The property described in the minutes of the ocular inspection is the same one which is claimed by the plaintiffs and which is described in the complaint. The court says nothing in relation with the property mortgaged and sold to the defendant. It does not state that the property claimed is included in the immovable acquired at public auction by Francisco J. Marrero.
*444As tlae possession of tlie immovable claimed has been shown by the plaintiffs and as the marshal testified that he acted in strict compliance with the writ and that he did not put the defendant in possession of a certain property claimed by Miss Pórtela as belonging to said plaintiff, the defendant was bound to show that the two-story house in question was included in the mortgaged property, and that he obtained judicial possession of the ground floor, and therefore, of the whole building. If we do not know the property mortgaged, if we ignore its boundaries and measures, hardly can we affirm that the property in question is a heightening of the mortgaged property or a new building where none formerly existed. According to Section 111 of the Mortgage Law the improvements consisting of adornment or heightening of buildings shall be considered to have been mortgaged jointly with the estate, even though not mentioned in the contract, provided they belong to the owner thereof. The same Section provides in its second paragraph that the improvements consisting of the construction of new buildings where none formerly existed shall not be considered as mortgaged jointly with the estate.
The lower court in the paragraph preceding the statement as to the ocular inspection, says:
“Besides, one of the plaintiffs, Miss Pórtela, testified that the house in controversy stands on a lot belonging to the municipality, and it was so alleged in the complaint. This lot, which the defendant’s witnesses call yard, is an open space in the lot and building whose possession was delivered to the defendant and has its frontage on Hostos street. Is it, as claimed, the yard of the house acquired by the defendant, or is it a lot belonging to the municipality of which the plaintiffs have possession, entitled to such possession and to the exercise of ownership rights? Such issue can not be determined in proceedings like the present. But it has been held, however, as in Puig v. Lorden, 43 P.R.R. 840, that any person who has had actual possession and has committed acts of ownership over a strip of land under color of some right to such possession and ownership, may, upon being disturbed in such possession, institute proceedings to recover that of which he has been dispossessed.”

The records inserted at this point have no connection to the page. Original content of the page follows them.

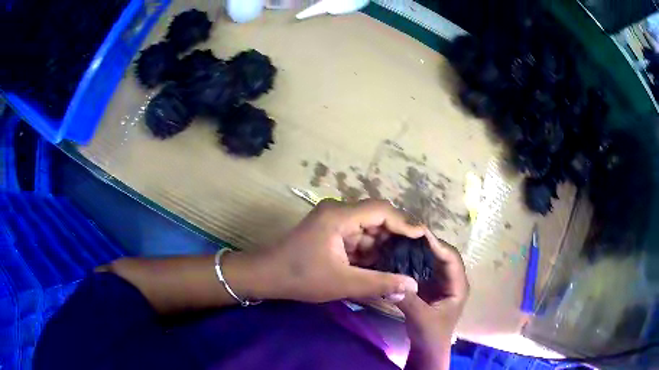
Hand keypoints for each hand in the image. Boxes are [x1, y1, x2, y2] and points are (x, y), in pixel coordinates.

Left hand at [240, 199, 423, 302]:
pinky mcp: (330, 233)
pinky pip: (356, 238)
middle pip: (375, 218)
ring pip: (367, 230)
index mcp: (340, 216)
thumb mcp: (343, 283)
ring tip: (403, 262)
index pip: (381, 211)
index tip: (422, 237)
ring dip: (382, 246)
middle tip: (415, 254)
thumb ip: (379, 283)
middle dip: (395, 237)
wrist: (265, 276)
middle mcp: (338, 212)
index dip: (404, 223)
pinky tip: (381, 266)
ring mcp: (333, 222)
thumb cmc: (301, 277)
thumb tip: (412, 285)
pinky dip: (368, 251)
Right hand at [397, 230, 468, 369]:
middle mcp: (452, 280)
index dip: (438, 245)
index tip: (420, 232)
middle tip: (408, 232)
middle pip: (443, 256)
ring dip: (421, 250)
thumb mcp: (421, 318)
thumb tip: (392, 283)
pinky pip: (424, 269)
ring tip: (403, 239)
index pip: (451, 259)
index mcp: (458, 286)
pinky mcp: (430, 287)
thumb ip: (409, 300)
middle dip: (428, 244)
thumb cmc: (431, 335)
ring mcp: (441, 283)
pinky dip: (414, 261)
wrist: (428, 349)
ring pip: (433, 261)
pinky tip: (401, 255)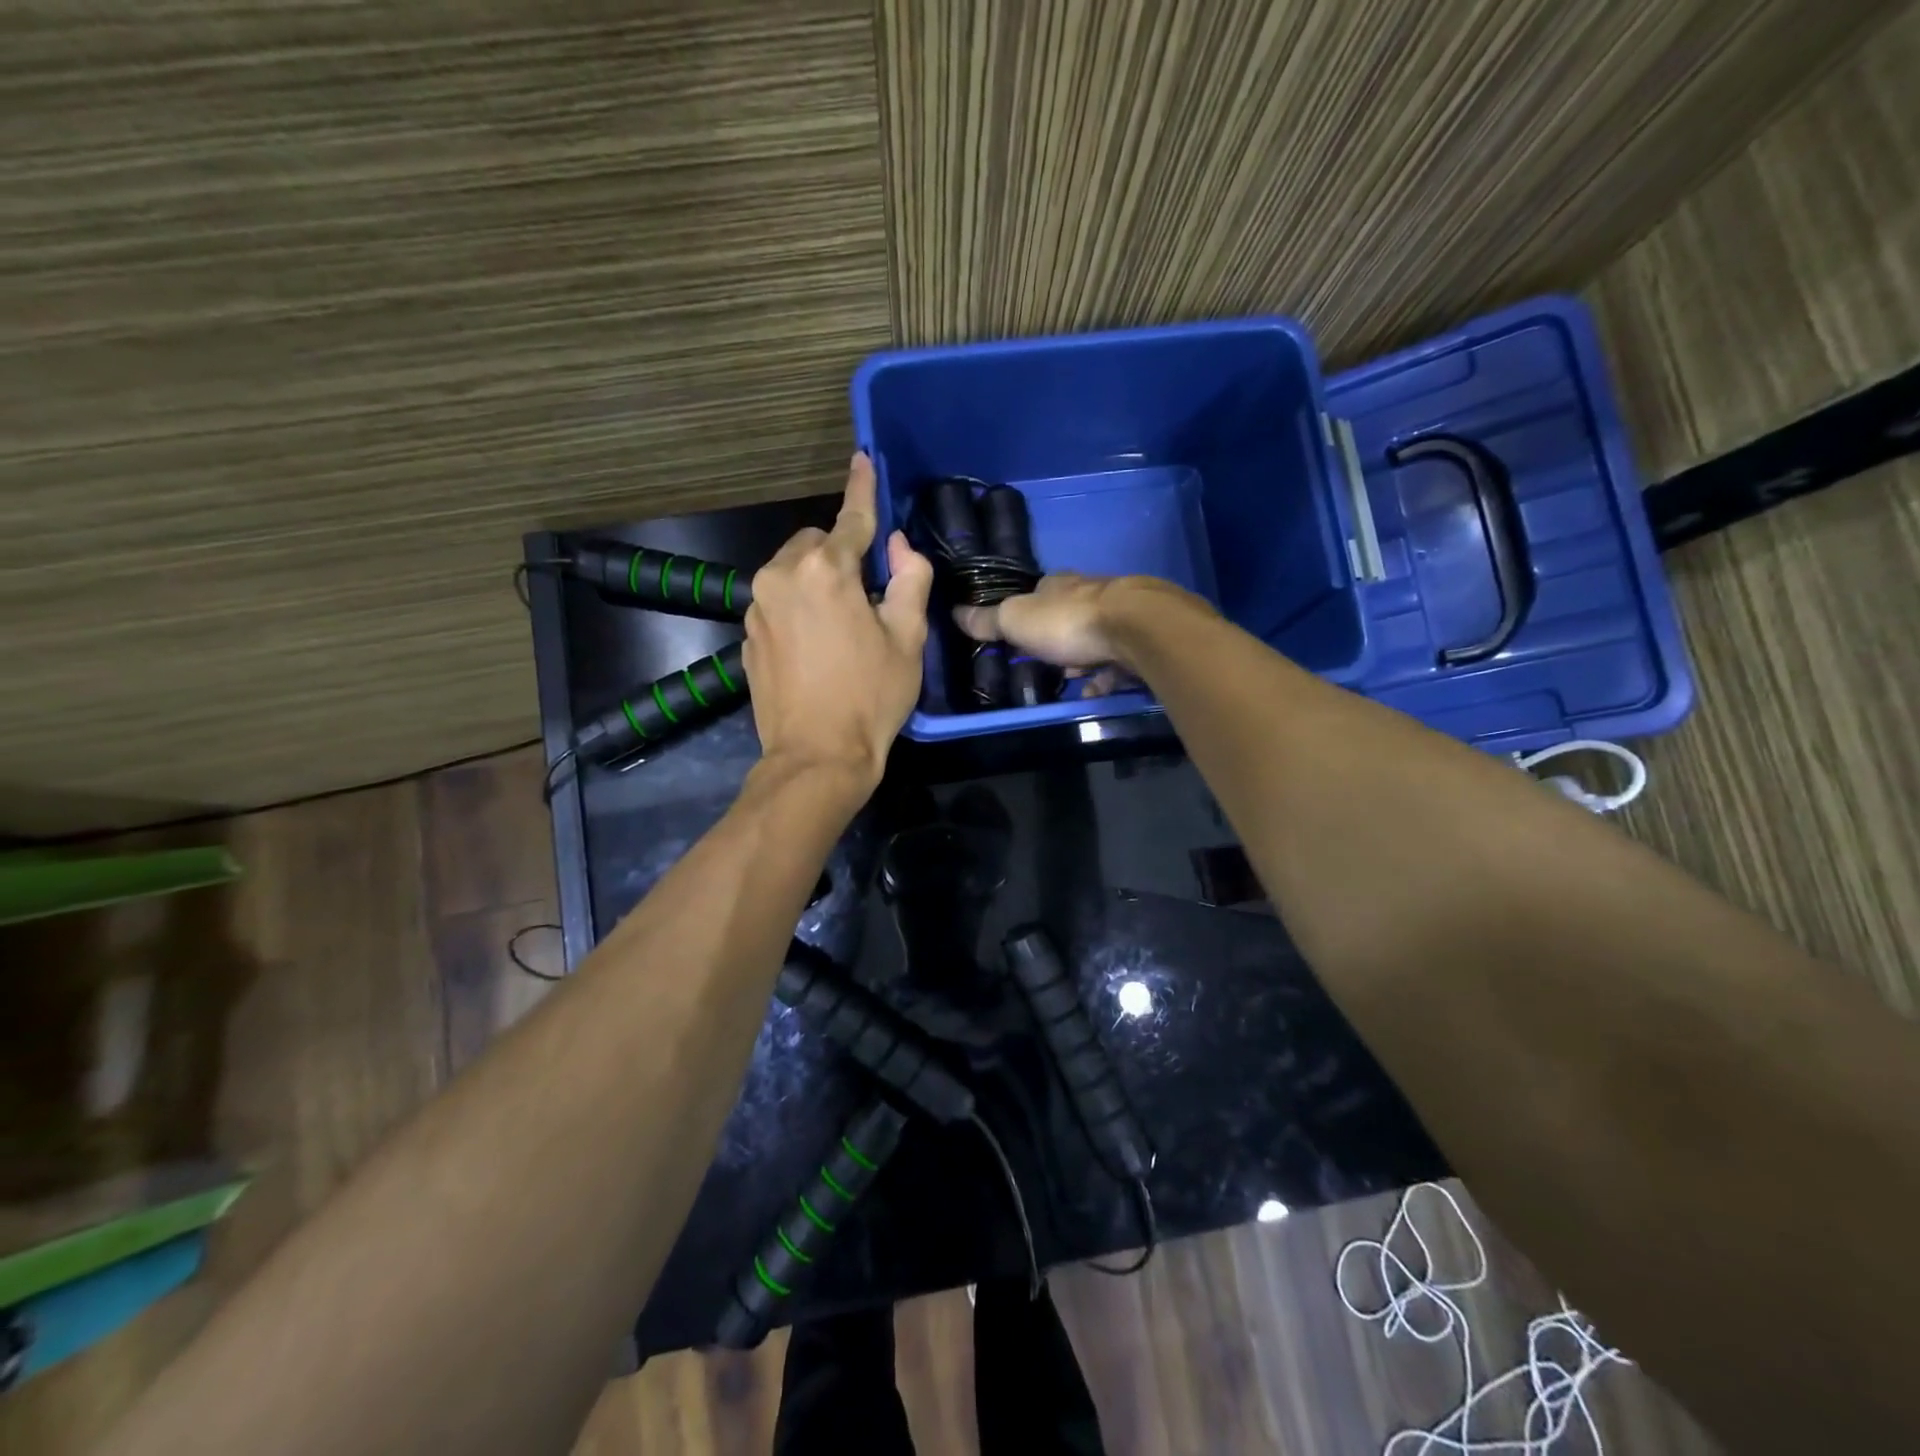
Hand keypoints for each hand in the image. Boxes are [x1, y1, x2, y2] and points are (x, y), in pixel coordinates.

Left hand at [743, 452, 932, 792]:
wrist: (816, 756)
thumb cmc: (871, 697)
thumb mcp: (908, 638)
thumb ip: (908, 579)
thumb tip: (898, 545)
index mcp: (825, 571)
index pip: (851, 518)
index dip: (863, 488)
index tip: (862, 457)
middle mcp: (781, 577)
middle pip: (818, 545)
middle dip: (843, 556)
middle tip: (871, 597)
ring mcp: (757, 607)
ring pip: (794, 572)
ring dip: (820, 582)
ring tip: (845, 627)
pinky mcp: (748, 635)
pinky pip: (779, 603)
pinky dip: (800, 608)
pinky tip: (819, 646)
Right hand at [953, 572, 1199, 681]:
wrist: (1137, 629)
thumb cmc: (1069, 622)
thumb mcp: (1018, 621)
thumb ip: (989, 620)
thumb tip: (955, 612)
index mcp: (1060, 585)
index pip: (1039, 591)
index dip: (1028, 611)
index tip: (1018, 633)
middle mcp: (1092, 593)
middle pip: (1070, 615)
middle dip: (1057, 639)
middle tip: (1045, 663)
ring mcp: (1121, 616)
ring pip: (1096, 637)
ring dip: (1083, 658)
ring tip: (1071, 680)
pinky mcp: (1143, 639)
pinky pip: (1119, 661)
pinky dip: (1106, 676)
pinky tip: (1096, 692)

*445In our opinion it is evident that the defendant has failed to show clearly that he took lawful possession of a property included in the mortgaged property and described in the writ. On the other hand the plaintiffs have shown that they were in possession of the property claimed and that the defendant dispossessed them thereof. The purchaser at public auction of a mortgaged property when taking possession thereof, must not go beyond the limits of the acquired property or of the property really mortgaged. If he takes possession of something not covered by the mortgage he is bound to return it upon the claim of its owner. As said before, the evidence in this case is not very clear. The defendant has. failed to show that the property claimed by the plaintiffs is covered by the mortgage, and in that circumstance we think that the siatus quo must be restored, without prejudice to the rights that Francisco J. Marrero might have to obtain legal possession of the property through proper means. The above reasons lead us to concur with the opinion of the Court affirming the judgment appealed from.